**Exercise goal**
The expected output is each line below containing "lines", copied in full.

**Dataset extract**
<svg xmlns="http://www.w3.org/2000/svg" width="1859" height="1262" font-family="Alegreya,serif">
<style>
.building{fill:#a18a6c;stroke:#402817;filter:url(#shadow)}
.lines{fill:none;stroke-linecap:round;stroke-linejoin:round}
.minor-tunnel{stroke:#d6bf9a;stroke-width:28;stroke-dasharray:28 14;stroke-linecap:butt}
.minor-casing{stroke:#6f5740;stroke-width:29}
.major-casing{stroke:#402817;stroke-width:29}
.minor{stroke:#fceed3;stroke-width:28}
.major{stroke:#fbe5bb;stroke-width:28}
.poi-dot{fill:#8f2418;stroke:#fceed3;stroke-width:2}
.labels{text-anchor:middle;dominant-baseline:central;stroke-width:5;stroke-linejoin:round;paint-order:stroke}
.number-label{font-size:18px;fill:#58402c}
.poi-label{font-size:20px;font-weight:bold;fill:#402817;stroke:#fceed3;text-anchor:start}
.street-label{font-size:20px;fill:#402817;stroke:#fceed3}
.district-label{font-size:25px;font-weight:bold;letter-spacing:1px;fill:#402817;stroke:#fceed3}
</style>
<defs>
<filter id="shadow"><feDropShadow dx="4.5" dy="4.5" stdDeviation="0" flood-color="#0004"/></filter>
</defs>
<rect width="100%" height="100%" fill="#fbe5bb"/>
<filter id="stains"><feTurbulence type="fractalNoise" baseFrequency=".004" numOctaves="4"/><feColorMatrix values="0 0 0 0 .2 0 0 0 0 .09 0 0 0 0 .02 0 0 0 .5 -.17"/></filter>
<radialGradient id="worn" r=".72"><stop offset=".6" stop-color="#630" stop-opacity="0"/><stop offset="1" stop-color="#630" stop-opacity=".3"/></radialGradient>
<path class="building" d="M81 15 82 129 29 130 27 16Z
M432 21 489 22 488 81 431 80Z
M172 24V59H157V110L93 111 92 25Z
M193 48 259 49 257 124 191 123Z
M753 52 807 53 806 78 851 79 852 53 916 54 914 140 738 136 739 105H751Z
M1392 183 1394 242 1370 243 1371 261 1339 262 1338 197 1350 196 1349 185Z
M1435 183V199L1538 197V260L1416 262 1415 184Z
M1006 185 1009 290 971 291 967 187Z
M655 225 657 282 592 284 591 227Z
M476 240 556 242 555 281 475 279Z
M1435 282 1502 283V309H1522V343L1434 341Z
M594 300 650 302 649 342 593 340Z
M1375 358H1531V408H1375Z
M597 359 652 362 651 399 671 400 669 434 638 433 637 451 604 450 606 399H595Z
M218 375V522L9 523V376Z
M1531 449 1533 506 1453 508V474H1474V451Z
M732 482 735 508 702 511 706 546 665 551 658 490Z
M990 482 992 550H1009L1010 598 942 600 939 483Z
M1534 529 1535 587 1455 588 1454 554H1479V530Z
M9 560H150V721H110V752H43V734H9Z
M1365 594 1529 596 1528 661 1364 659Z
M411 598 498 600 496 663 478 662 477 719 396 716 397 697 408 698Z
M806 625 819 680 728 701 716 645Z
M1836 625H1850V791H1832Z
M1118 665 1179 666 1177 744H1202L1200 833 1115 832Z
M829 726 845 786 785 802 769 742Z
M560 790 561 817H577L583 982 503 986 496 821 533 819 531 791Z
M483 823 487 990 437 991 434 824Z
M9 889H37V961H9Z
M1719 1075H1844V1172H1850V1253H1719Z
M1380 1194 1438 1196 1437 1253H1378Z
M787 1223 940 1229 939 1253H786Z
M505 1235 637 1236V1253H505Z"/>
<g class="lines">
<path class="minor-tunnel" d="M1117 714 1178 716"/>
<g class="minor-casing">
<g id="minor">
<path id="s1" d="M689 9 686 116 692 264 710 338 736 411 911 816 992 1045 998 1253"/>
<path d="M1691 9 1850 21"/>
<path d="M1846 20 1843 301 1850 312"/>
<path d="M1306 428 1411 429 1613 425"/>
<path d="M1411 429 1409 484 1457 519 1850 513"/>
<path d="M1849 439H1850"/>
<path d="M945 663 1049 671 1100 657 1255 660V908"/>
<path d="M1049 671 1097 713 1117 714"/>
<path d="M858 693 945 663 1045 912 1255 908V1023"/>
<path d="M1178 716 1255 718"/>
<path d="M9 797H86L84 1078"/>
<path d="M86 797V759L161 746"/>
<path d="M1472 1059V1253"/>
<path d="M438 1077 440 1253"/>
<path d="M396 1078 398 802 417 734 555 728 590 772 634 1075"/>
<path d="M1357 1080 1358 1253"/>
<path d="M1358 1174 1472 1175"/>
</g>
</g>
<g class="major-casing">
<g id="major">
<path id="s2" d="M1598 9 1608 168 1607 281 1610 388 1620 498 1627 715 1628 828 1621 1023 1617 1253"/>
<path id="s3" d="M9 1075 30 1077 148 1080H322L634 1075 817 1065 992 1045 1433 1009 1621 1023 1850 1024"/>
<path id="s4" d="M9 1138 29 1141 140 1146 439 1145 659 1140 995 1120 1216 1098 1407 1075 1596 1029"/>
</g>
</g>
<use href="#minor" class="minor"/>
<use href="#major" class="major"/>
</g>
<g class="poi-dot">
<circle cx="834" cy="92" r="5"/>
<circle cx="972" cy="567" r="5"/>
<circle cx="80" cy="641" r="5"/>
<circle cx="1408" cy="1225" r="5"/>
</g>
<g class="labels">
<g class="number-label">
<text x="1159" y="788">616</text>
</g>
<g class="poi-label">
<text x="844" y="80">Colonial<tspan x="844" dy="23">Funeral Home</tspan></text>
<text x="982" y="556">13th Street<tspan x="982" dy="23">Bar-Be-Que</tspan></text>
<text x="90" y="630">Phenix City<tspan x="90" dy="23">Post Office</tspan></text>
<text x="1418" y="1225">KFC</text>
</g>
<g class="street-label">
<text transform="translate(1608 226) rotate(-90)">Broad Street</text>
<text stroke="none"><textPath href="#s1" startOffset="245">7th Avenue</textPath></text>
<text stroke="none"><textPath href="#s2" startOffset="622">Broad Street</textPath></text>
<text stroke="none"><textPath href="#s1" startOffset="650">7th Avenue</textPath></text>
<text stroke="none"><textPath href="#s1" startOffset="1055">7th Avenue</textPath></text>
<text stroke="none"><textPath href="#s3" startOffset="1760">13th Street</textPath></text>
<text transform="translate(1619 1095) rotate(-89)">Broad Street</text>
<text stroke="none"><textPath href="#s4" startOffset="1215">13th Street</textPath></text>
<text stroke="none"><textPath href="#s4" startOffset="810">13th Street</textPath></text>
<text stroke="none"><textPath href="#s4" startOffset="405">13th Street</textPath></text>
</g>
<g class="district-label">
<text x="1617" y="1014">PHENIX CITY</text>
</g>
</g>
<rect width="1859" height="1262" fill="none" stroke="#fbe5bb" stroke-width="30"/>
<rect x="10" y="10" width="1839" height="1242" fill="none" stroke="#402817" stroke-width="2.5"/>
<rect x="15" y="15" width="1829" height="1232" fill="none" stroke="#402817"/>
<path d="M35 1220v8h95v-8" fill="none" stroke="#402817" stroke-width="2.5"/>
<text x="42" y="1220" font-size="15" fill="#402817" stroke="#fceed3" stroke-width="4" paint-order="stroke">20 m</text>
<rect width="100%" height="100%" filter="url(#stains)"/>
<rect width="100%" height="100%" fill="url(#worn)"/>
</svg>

**Answer for this exercise**
.lines{fill:none;stroke-linecap:round;stroke-linejoin:round}
<g class="lines">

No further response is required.